Excel in the IRIS .xls world
Working with files often starts off simple. open the file, read, and process. That approach works perfectly well, until the file happens to be an Excel file.
A Common Assumption
At first, an Excel file (.xlsx) looks like just another data file, rows, columns and values. nothing unusual. So it's natural to assume it can be read the same way as a .txt ot .csv file. But that's where things start to break.
Why Excel files behave differently
The key difference is how the data is stored:
-> .txt / .csv - plain text, line-by-line.
-> .xlsx - compressed, structured format (not plain text)
An excel file is not actually a simple stream of readable lines.

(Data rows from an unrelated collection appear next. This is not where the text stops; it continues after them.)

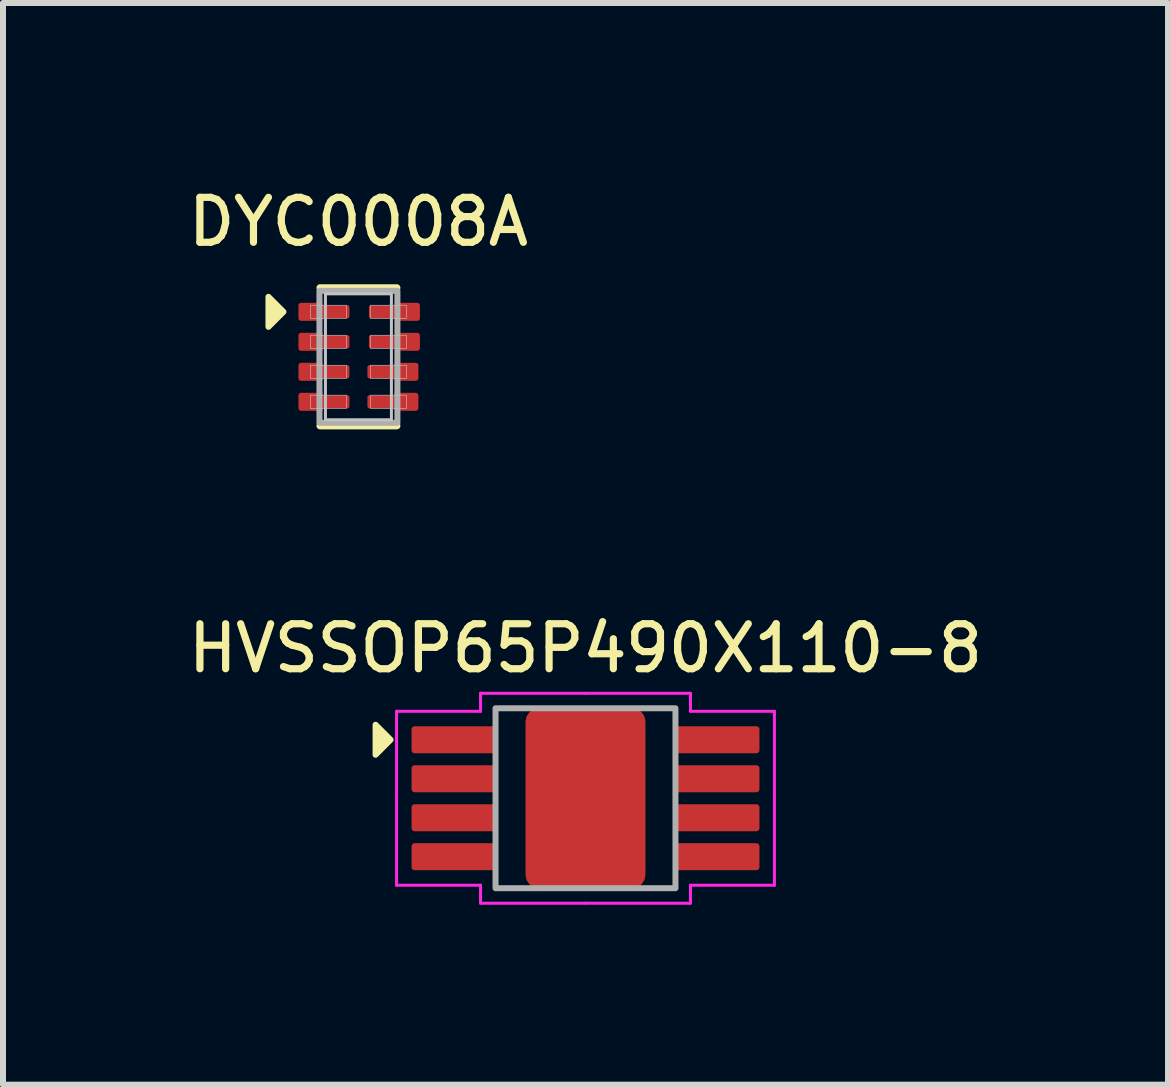
<source format=kicad_pcb>
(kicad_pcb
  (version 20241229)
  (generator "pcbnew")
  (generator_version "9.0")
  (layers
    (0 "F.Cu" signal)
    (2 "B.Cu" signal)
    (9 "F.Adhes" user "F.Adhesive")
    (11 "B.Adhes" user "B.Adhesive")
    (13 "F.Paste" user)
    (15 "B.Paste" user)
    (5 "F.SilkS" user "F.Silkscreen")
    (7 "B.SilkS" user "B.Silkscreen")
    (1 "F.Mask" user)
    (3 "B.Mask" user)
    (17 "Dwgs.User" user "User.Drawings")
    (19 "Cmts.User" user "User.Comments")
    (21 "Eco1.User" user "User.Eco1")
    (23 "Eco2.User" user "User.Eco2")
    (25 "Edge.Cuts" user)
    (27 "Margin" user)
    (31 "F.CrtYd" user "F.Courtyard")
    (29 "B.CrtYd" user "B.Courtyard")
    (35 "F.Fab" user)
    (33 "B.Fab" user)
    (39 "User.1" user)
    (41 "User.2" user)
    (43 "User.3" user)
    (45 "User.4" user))
  (footprint "DYC0008A"
    (layer "F.Cu")
    (at 2.926 2.899)
    (property "Reference" "DYC0008A" (at 0 -2.25 0) (unlocked yes) (layer "F.SilkS") (effects (font (size 0.75 0.75) (thickness 0.12))))
    (attr smd)
    (fp_line (start 0.64 -1.15) (end -0.64 -1.15) (stroke (width 0.12) (type solid)) (layer "F.SilkS"))
    (fp_line (start 0.64 1.15) (end -0.64 1.15) (stroke (width 0.12) (type solid)) (layer "F.SilkS"))
    (fp_poly (pts (xy -1.25 -0.75) (xy -1.5 -0.5) (xy -1.5 -1)) (stroke (width 0.1) (type solid)) (fill yes) (layer "F.SilkS"))
    (fp_rect (start -0.8 -0.86) (end -0.2 -0.64) (stroke (width 0.01) (type solid)) (fill no) (layer "Dwgs.User"))
    (fp_rect (start -0.8 -0.36) (end -0.2 -0.14) (stroke (width 0.01) (type solid)) (fill no) (layer "Dwgs.User"))
    (fp_rect (start -0.8 0.14) (end -0.2 0.36) (stroke (width 0.01) (type solid)) (fill no) (layer "Dwgs.User"))
    (fp_rect (start -0.8 0.64) (end -0.2 0.86) (stroke (width 0.01) (type solid)) (fill no) (layer "Dwgs.User"))
    (fp_rect (start -0.55 -1.05) (end 0.55 1.05) (stroke (width 0.05) (type solid)) (fill no) (layer "Dwgs.User"))
    (fp_rect (start 0.2 -0.86) (end 0.8 -0.64) (stroke (width 0.01) (type solid)) (fill no) (layer "Dwgs.User"))
    (fp_rect (start 0.2 -0.36) (end 0.8 -0.14) (stroke (width 0.01) (type solid)) (fill no) (layer "Dwgs.User"))
    (fp_rect (start 0.2 0.14) (end 0.8 0.36) (stroke (width 0.01) (type solid)) (fill no) (layer "Dwgs.User"))
    (fp_rect (start 0.2 0.64) (end 0.8 0.86) (stroke (width 0.01) (type solid)) (fill no) (layer "Dwgs.User"))
    (fp_rect (start -0.65 -1.1) (end 0.65 1.1) (stroke (width 0.1) (type solid)) (fill no) (layer "F.Fab"))
    (pad "1" smd custom (at -0.575 -0.75) (size 0.22 0.22) (layers "F.Cu" "F.Mask" "F.Paste") (options (anchor circle)) (primitives (gr_poly (pts (xy -0.425 -0.077) (xy -0.422 -0.09) (xy -0.415 -0.1) (xy -0.405 -0.107) (xy -0.392 -0.11) (xy 0.392 -0.11) (xy 0.405 -0.107) (xy 0.415 -0.1) (xy 0.422 -0.09) (xy 0.425 -0.077) (xy 0.425 0.077) (xy 0.422 0.09) (xy 0.415 0.1) (xy 0.405 0.107) (xy 0.392 0.11) (xy -0.392 0.11) (xy -0.405 0.107) (xy -0.415 0.1) (xy -0.422 0.09) (xy -0.425 0.077)) (width 0) (fill yes)) (gr_circle (center -0.385 0.11) (end -0.425 0.11) (width 0) (fill yes)) (gr_circle (center -0.385 -0.11) (end -0.425 -0.11) (width 0) (fill yes)) (gr_poly (pts (xy -0.425 0.11) (xy -0.425 -0.11) (xy -0.385 -0.15) (xy -0.025 -0.15) (xy -0.025 0.15) (xy -0.385 0.15)) (width 0) (fill yes))))
    (pad "2" smd custom (at -0.575 -0.25) (size 0.22 0.22) (layers "F.Cu" "F.Mask" "F.Paste") (options (anchor circle)) (primitives (gr_poly (pts (xy -0.425 -0.077) (xy -0.422 -0.09) (xy -0.415 -0.1) (xy -0.405 -0.107) (xy -0.392 -0.11) (xy 0.392 -0.11) (xy 0.405 -0.107) (xy 0.415 -0.1) (xy 0.422 -0.09) (xy 0.425 -0.077) (xy 0.425 0.077) (xy 0.422 0.09) (xy 0.415 0.1) (xy 0.405 0.107) (xy 0.392 0.11) (xy -0.392 0.11) (xy -0.405 0.107) (xy -0.415 0.1) (xy -0.422 0.09) (xy -0.425 0.077)) (width 0) (fill yes)) (gr_circle (center -0.385 0.11) (end -0.425 0.11) (width 0) (fill yes)) (gr_circle (center -0.385 -0.11) (end -0.425 -0.11) (width 0) (fill yes)) (gr_poly (pts (xy -0.425 0.11) (xy -0.425 -0.11) (xy -0.385 -0.15) (xy -0.025 -0.15) (xy -0.025 0.15) (xy -0.385 0.15)) (width 0) (fill yes))))
    (pad "3" smd custom (at -0.575 0.25) (size 0.22 0.22) (layers "F.Cu" "F.Mask" "F.Paste") (options (anchor circle)) (primitives (gr_poly (pts (xy -0.425 -0.077) (xy -0.422 -0.09) (xy -0.415 -0.1) (xy -0.405 -0.107) (xy -0.392 -0.11) (xy 0.392 -0.11) (xy 0.405 -0.107) (xy 0.415 -0.1) (xy 0.422 -0.09) (xy 0.425 -0.077) (xy 0.425 0.077) (xy 0.422 0.09) (xy 0.415 0.1) (xy 0.405 0.107) (xy 0.392 0.11) (xy -0.392 0.11) (xy -0.405 0.107) (xy -0.415 0.1) (xy -0.422 0.09) (xy -0.425 0.077)) (width 0) (fill yes)) (gr_circle (center -0.385 0.11) (end -0.425 0.11) (width 0) (fill yes)) (gr_circle (center -0.385 -0.11) (end -0.425 -0.11) (width 0) (fill yes)) (gr_poly (pts (xy -0.425 0.11) (xy -0.425 -0.11) (xy -0.385 -0.15) (xy -0.025 -0.15) (xy -0.025 0.15) (xy -0.385 0.15)) (width 0) (fill yes))))
    (pad "4" smd custom (at -0.575 0.75) (size 0.22 0.22) (layers "F.Cu" "F.Mask" "F.Paste") (options (anchor circle)) (primitives (gr_poly (pts (xy -0.425 -0.077) (xy -0.422 -0.09) (xy -0.415 -0.1) (xy -0.405 -0.107) (xy -0.392 -0.11) (xy 0.392 -0.11) (xy 0.405 -0.107) (xy 0.415 -0.1) (xy 0.422 -0.09) (xy 0.425 -0.077) (xy 0.425 0.077) (xy 0.422 0.09) (xy 0.415 0.1) (xy 0.405 0.107) (xy 0.392 0.11) (xy -0.392 0.11) (xy -0.405 0.107) (xy -0.415 0.1) (xy -0.422 0.09) (xy -0.425 0.077)) (width 0) (fill yes)) (gr_circle (center -0.385 0.11) (end -0.425 0.11) (width 0) (fill yes)) (gr_circle (center -0.385 -0.11) (end -0.425 -0.11) (width 0) (fill yes)) (gr_poly (pts (xy -0.425 0.11) (xy -0.425 -0.11) (xy -0.385 -0.15) (xy -0.025 -0.15) (xy -0.025 0.15) (xy -0.385 0.15)) (width 0) (fill yes))))
    (pad "5" smd custom (at 0.575 0.75 180) (size 0.22 0.22) (layers "F.Cu" "F.Mask" "F.Paste") (options (anchor circle)) (primitives (gr_poly (pts (xy -0.425 -0.077) (xy -0.422 -0.09) (xy -0.415 -0.1) (xy -0.405 -0.107) (xy -0.392 -0.11) (xy 0.392 -0.11) (xy 0.405 -0.107) (xy 0.415 -0.1) (xy 0.422 -0.09) (xy 0.425 -0.077) (xy 0.425 0.077) (xy 0.422 0.09) (xy 0.415 0.1) (xy 0.405 0.107) (xy 0.392 0.11) (xy -0.392 0.11) (xy -0.405 0.107) (xy -0.415 0.1) (xy -0.422 0.09) (xy -0.425 0.077)) (width 0) (fill yes)) (gr_circle (center -0.385 0.11) (end -0.425 0.11) (width 0) (fill yes)) (gr_circle (center -0.385 -0.11) (end -0.425 -0.11) (width 0) (fill yes)) (gr_poly (pts (xy -0.425 0.11) (xy -0.425 -0.11) (xy -0.385 -0.15) (xy -0.025 -0.15) (xy -0.025 0.15) (xy -0.385 0.15)) (width 0) (fill yes))))
    (pad "6" smd custom (at 0.575 0.25 180) (size 0.22 0.22) (layers "F.Cu" "F.Mask" "F.Paste") (options (anchor circle)) (primitives (gr_poly (pts (xy -0.425 -0.077) (xy -0.422 -0.09) (xy -0.415 -0.1) (xy -0.405 -0.107) (xy -0.392 -0.11) (xy 0.392 -0.11) (xy 0.405 -0.107) (xy 0.415 -0.1) (xy 0.422 -0.09) (xy 0.425 -0.077) (xy 0.425 0.077) (xy 0.422 0.09) (xy 0.415 0.1) (xy 0.405 0.107) (xy 0.392 0.11) (xy -0.392 0.11) (xy -0.405 0.107) (xy -0.415 0.1) (xy -0.422 0.09) (xy -0.425 0.077)) (width 0) (fill yes)) (gr_circle (center -0.385 0.11) (end -0.425 0.11) (width 0) (fill yes)) (gr_circle (center -0.385 -0.11) (end -0.425 -0.11) (width 0) (fill yes)) (gr_poly (pts (xy -0.425 0.11) (xy -0.425 -0.11) (xy -0.385 -0.15) (xy -0.025 -0.15) (xy -0.025 0.15) (xy -0.385 0.15)) (width 0) (fill yes))))
    (pad "7" smd custom (at 0.6 -0.25 180) (size 0.22 0.22) (layers "F.Cu" "F.Mask" "F.Paste") (options (anchor circle)) (primitives (gr_poly (pts (xy -0.425 -0.077) (xy -0.422 -0.09) (xy -0.415 -0.1) (xy -0.405 -0.107) (xy -0.392 -0.11) (xy 0.392 -0.11) (xy 0.405 -0.107) (xy 0.415 -0.1) (xy 0.422 -0.09) (xy 0.425 -0.077) (xy 0.425 0.077) (xy 0.422 0.09) (xy 0.415 0.1) (xy 0.405 0.107) (xy 0.392 0.11) (xy -0.392 0.11) (xy -0.405 0.107) (xy -0.415 0.1) (xy -0.422 0.09) (xy -0.425 0.077)) (width 0) (fill yes)) (gr_circle (center -0.385 0.11) (end -0.425 0.11) (width 0) (fill yes)) (gr_circle (center -0.385 -0.11) (end -0.425 -0.11) (width 0) (fill yes)) (gr_poly (pts (xy -0.425 0.11) (xy -0.425 -0.11) (xy -0.385 -0.15) (xy -0.025 -0.15) (xy -0.025 0.15) (xy -0.385 0.15)) (width 0) (fill yes))))
    (pad "8" smd custom (at 0.6 -0.75 180) (size 0.22 0.22) (layers "F.Cu" "F.Mask" "F.Paste") (options (anchor circle)) (primitives (gr_poly (pts (xy -0.425 -0.077) (xy -0.422 -0.09) (xy -0.415 -0.1) (xy -0.405 -0.107) (xy -0.392 -0.11) (xy 0.392 -0.11) (xy 0.405 -0.107) (xy 0.415 -0.1) (xy 0.422 -0.09) (xy 0.425 -0.077) (xy 0.425 0.077) (xy 0.422 0.09) (xy 0.415 0.1) (xy 0.405 0.107) (xy 0.392 0.11) (xy -0.392 0.11) (xy -0.405 0.107) (xy -0.415 0.1) (xy -0.422 0.09) (xy -0.425 0.077)) (width 0) (fill yes)) (gr_circle (center -0.385 0.11) (end -0.425 0.11) (width 0) (fill yes)) (gr_circle (center -0.385 -0.11) (end -0.425 -0.11) (width 0) (fill yes)) (gr_poly (pts (xy -0.425 0.11) (xy -0.425 -0.11) (xy -0.385 -0.15) (xy -0.025 -0.15) (xy -0.025 0.15) (xy -0.385 0.15)) (width 0) (fill yes)))))
  (footprint "HVSSOP65P490X110-8"
    (layer "F.Cu")
    (at 6.712 10.259)
    (property "Reference" "HVSSOP65P490X110-8" (at 0 -2.5 0) (unlocked yes) (layer "F.SilkS") (effects (font (size 0.75 0.75) (thickness 0.12))))
    (attr smd)
    (fp_poly (pts (xy -3.25 -0.975) (xy -3.5 -0.725) (xy -3.5 -1.225)) (stroke (width 0.1) (type solid)) (fill yes) (layer "F.SilkS"))
    (fp_rect (start -0.75 -0.91) (end 0.75 0.91) (stroke (width 0.1) (type solid)) (fill yes) (layer "F.Paste"))
    (fp_line (start -3.15 -1.45) (end -1.75 -1.45) (stroke (width 0.05) (type default)) (layer "F.CrtYd"))
    (fp_line (start -3.15 0) (end -3.15 -1.45) (stroke (width 0.05) (type default)) (layer "F.CrtYd"))
    (fp_line (start -3.15 0) (end -3.15 1.45) (stroke (width 0.05) (type default)) (layer "F.CrtYd"))
    (fp_line (start -3.15 1.45) (end -1.75 1.45) (stroke (width 0.05) (type default)) (layer "F.CrtYd"))
    (fp_line (start -1.75 -1.75) (end 0 -1.75) (stroke (width 0.05) (type default)) (layer "F.CrtYd"))
    (fp_line (start -1.75 -1.45) (end -1.75 -1.75) (stroke (width 0.05) (type default)) (layer "F.CrtYd"))
    (fp_line (start -1.75 1.45) (end -1.75 1.75) (stroke (width 0.05) (type default)) (layer "F.CrtYd"))
    (fp_line (start -1.75 1.75) (end 0 1.75) (stroke (width 0.05) (type default)) (layer "F.CrtYd"))
    (fp_line (start 1.75 -1.75) (end 0 -1.75) (stroke (width 0.05) (type default)) (layer "F.CrtYd"))
    (fp_line (start 1.75 -1.45) (end 1.75 -1.75) (stroke (width 0.05) (type default)) (layer "F.CrtYd"))
    (fp_line (start 1.75 1.45) (end 1.75 1.75) (stroke (width 0.05) (type default)) (layer "F.CrtYd"))
    (fp_line (start 1.75 1.75) (end 0 1.75) (stroke (width 0.05) (type default)) (layer "F.CrtYd"))
    (fp_line (start 3.15 -1.45) (end 1.75 -1.45) (stroke (width 0.05) (type default)) (layer "F.CrtYd"))
    (fp_line (start 3.15 0) (end 3.15 -1.45) (stroke (width 0.05) (type default)) (layer "F.CrtYd"))
    (fp_line (start 3.15 0) (end 3.15 1.45) (stroke (width 0.05) (type default)) (layer "F.CrtYd"))
    (fp_line (start 3.15 1.45) (end 1.75 1.45) (stroke (width 0.05) (type default)) (layer "F.CrtYd"))
    (fp_rect (start -1.5 -1.5) (end 1.5 1.5) (stroke (width 0.1) (type solid)) (fill no) (layer "F.Fab"))
    (pad "1" smd roundrect (at -2.2 -0.975) (size 1.4 0.45) (layers "F.Cu" "F.Mask" "F.Paste") (roundrect_rratio 0.111))
    (pad "2" smd roundrect (at -2.2 -0.325) (size 1.4 0.45) (layers "F.Cu" "F.Mask" "F.Paste") (roundrect_rratio 0.111))
    (pad "3" smd roundrect (at -2.2 0.325) (size 1.4 0.45) (layers "F.Cu" "F.Mask" "F.Paste") (roundrect_rratio 0.111))
    (pad "4" smd roundrect (at -2.2 0.975) (size 1.4 0.45) (layers "F.Cu" "F.Mask" "F.Paste") (roundrect_rratio 0.111))
    (pad "5" smd roundrect (at 2.2 0.975) (size 1.4 0.45) (layers "F.Cu" "F.Mask" "F.Paste") (roundrect_rratio 0.111))
    (pad "6" smd roundrect (at 2.2 0.325) (size 1.4 0.45) (layers "F.Cu" "F.Mask" "F.Paste") (roundrect_rratio 0.111))
    (pad "7" smd roundrect (at 2.2 -0.325) (size 1.4 0.45) (layers "F.Cu" "F.Mask" "F.Paste") (roundrect_rratio 0.111))
    (pad "8" smd roundrect (at 2.2 -0.975) (size 1.4 0.45) (layers "F.Cu" "F.Mask" "F.Paste") (roundrect_rratio 0.111))
    (pad "9" smd roundrect (at 0 0) (size 2 3) (layers "F.Cu" "F.Mask") (roundrect_rratio 0.111)))
  (gr_rect
    (start -3 -3)
    (end 16.424 15.034)
    (stroke (width 0.1) (type default))
    (fill no)
    (layer "Edge.Cuts")))
</source>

Internally, it is a packaged file that contains structured data, which the standard file-reading commands are not designed to interpret.
What happens if you treat it like a text file?
- Errors during execution
- Output that looks unreadable
Something important --> This is not a limitation, it is a mismatch between the tool and the file format.
Practical ways to handle
Instead of using only the text based approach, there are better options,
- Convert to CSV
- Embedded Python (libraries like pandas or openpyxl)

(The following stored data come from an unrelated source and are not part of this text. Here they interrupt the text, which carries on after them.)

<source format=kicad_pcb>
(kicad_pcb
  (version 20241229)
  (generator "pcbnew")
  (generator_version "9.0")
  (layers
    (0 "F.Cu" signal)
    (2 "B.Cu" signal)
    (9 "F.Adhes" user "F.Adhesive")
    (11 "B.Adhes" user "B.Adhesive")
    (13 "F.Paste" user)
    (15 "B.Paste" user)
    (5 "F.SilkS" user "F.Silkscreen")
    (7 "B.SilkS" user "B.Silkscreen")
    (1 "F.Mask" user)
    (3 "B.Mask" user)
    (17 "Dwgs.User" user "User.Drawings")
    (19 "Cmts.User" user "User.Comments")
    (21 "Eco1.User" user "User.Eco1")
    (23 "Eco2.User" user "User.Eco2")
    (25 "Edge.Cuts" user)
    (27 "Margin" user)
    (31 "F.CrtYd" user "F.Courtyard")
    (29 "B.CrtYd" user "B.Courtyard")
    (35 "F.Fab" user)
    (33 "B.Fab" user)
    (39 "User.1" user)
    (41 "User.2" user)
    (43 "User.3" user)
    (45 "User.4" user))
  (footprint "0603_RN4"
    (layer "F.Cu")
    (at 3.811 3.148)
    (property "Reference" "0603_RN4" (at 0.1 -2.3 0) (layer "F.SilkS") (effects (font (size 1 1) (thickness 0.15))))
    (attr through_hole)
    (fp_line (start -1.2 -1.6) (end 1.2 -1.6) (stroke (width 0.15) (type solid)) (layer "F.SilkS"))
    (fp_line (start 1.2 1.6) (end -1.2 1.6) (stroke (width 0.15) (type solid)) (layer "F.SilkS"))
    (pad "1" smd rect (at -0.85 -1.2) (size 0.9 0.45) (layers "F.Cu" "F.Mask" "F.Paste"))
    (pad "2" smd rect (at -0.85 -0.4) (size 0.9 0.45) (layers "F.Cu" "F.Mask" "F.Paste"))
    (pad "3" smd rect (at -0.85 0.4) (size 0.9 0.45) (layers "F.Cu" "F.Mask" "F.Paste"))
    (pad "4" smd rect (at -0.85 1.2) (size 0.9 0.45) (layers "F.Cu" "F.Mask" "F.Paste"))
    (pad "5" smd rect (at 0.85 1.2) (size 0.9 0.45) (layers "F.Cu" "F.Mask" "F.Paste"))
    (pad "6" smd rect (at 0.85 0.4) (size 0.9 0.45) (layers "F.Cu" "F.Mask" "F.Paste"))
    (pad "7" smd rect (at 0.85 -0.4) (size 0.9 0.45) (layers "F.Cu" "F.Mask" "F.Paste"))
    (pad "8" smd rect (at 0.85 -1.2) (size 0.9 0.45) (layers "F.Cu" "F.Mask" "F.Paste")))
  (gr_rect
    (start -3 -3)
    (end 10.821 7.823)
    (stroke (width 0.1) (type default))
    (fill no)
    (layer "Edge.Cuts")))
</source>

- IRIS Interoperability tools
If anybody here have worked with Excel files in IRIS or have a different approach that works well, feel free to share. :)
Mentioned few examples below.
// Example for Reading excel and storing in a text file
ClassMethod ReadDataToFile() [ Language = python ]
{
#; w ##class(test).ReadDataToFile()
import pandas as pd
import iris
source = r"[input-file-path]\Test.xlsx"
outfile = r"[output-file-path]\Output.txt"
df = pd.read_excel(source)
f = open(outfile, "w", encoding="utf-8")
data = []
for index, row in df.iterrows():
line = " ".join([str(x) for x in row.tolist()])
line = "\t".join(cleaned_values)
f.write(line + "\n")
f.close()
}
/// Example for storing in a global
ClassMethod ReadData() [ Language = python ]
{
#; w ##class(test).ReadData()
import pandas as pd
import iris
source = r"[input-file-path]\Test.xlsx"
df = pd.read_excel(source)
g = iris.gref("^zReadFile")
for index, row in df.iterrows():
cleaned_values = [str(x).replace("\n", " ").replace("\r", " ") for x in row.tolist()]
line = "\t".join(cleaned_values)
g[jobId,index]=line
}
Comments
If you really want to dig into the structure behind the XLSX files, change the extension on one of them from .xlsx to .zip and you can navigate through the file structure.